### Work request A
In the lung imaging abstract, what is the mean T2* difference between room air and 100% O2?
### Work request B
List every distinct percentage figure in the lung imaging abstract.

### Exercise passage

Content starts

Eberhard D. Pracht

Oxygen-enhanced proton imaging of the human lung using T2

Magnetic susceptibility gradients caused by tissue/air interfaces lead to very short T2* times in the human lung. These susceptibility gradients are dependent on the magnetic susceptibility of the respiratory gas and therefore should influence T2* relaxation. In this work, a technique for quantitative T2* mapping of the human lung during one breath hold is presented. Using this method, the lung T2* relaxation time was measured under normoxic (room air, 21% O2) and hyperoxic (100% O2) conditions to verify this assumption. The mean T2* difference between room air and 100% O2 is about 10% and contains ventilation information, since only ventilated regions contribute to signal change due to different susceptibility gradients. Magn Reson Med 53:1193–1196, 2005.

Content ends

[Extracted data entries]
Content starts

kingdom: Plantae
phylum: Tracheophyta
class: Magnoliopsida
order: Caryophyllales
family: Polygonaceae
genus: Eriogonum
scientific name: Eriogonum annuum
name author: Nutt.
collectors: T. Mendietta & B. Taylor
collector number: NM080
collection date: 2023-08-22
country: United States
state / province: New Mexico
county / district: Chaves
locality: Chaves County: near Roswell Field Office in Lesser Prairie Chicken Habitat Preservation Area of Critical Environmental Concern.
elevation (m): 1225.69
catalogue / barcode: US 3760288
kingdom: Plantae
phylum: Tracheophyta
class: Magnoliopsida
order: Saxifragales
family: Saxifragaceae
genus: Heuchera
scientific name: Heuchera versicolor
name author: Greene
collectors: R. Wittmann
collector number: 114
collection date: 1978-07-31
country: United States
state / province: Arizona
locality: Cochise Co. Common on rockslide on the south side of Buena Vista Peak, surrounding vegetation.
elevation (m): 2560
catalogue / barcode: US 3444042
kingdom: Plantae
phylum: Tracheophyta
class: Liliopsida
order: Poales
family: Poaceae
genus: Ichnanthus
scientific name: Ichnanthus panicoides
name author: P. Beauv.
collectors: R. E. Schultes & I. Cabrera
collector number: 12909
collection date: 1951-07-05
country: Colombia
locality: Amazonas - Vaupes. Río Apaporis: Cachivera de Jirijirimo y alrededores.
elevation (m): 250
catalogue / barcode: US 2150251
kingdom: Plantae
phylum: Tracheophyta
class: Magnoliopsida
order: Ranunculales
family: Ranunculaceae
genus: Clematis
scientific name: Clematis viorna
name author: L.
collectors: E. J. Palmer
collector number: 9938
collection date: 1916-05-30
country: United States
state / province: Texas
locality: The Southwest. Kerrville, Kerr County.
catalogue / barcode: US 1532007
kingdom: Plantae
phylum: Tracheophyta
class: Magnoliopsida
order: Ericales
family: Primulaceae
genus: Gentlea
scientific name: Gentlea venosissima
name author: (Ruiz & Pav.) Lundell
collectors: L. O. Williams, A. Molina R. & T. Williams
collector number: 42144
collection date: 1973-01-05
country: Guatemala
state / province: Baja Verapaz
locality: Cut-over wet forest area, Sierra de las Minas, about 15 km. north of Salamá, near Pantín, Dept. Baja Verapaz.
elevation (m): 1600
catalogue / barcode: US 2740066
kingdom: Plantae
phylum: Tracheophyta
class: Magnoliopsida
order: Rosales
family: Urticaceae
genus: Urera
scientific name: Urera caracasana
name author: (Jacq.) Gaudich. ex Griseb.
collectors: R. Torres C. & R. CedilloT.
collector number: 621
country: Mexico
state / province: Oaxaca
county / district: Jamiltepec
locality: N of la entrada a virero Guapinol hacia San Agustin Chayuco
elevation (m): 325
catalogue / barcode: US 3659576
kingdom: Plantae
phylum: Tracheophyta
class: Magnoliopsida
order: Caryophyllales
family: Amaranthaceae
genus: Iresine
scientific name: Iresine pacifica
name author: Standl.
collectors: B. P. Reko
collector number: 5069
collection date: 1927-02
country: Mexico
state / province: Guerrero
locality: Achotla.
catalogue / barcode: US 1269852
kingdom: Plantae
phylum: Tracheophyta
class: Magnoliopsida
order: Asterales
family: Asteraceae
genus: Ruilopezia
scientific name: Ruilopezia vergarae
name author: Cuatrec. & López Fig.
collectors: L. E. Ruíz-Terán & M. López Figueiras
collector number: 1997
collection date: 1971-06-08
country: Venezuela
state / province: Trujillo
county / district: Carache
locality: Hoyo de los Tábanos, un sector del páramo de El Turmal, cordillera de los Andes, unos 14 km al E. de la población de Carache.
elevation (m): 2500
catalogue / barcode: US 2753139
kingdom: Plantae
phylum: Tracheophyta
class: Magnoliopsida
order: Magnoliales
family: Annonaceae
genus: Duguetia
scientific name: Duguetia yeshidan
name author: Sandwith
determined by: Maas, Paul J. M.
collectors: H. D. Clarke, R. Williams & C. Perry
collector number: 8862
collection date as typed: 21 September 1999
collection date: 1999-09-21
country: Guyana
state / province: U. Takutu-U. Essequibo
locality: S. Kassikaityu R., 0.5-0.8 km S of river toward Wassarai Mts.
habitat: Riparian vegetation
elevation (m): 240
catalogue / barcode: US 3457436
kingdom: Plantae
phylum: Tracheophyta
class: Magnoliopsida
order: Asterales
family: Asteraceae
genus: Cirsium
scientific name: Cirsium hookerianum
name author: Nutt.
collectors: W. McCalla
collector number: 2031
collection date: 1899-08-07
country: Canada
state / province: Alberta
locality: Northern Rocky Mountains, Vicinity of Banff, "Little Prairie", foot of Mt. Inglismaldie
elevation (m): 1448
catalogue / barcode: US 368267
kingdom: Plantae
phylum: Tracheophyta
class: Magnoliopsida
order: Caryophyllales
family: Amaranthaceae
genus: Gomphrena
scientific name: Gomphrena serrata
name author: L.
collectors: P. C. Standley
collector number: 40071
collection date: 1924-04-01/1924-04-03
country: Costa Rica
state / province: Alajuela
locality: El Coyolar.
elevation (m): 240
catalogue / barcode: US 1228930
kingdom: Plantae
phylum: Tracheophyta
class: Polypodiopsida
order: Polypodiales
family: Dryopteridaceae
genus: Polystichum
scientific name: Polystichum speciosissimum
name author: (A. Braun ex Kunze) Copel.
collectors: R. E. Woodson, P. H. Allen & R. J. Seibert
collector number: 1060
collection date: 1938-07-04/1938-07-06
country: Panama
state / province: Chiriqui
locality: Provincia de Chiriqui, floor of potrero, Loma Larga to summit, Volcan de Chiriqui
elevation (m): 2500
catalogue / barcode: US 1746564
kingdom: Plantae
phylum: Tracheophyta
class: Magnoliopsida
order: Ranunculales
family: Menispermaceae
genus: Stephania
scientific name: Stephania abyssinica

Content ends

### Exercise answer A
About 10%.

### Exercise answer B
21%, 100%, 10%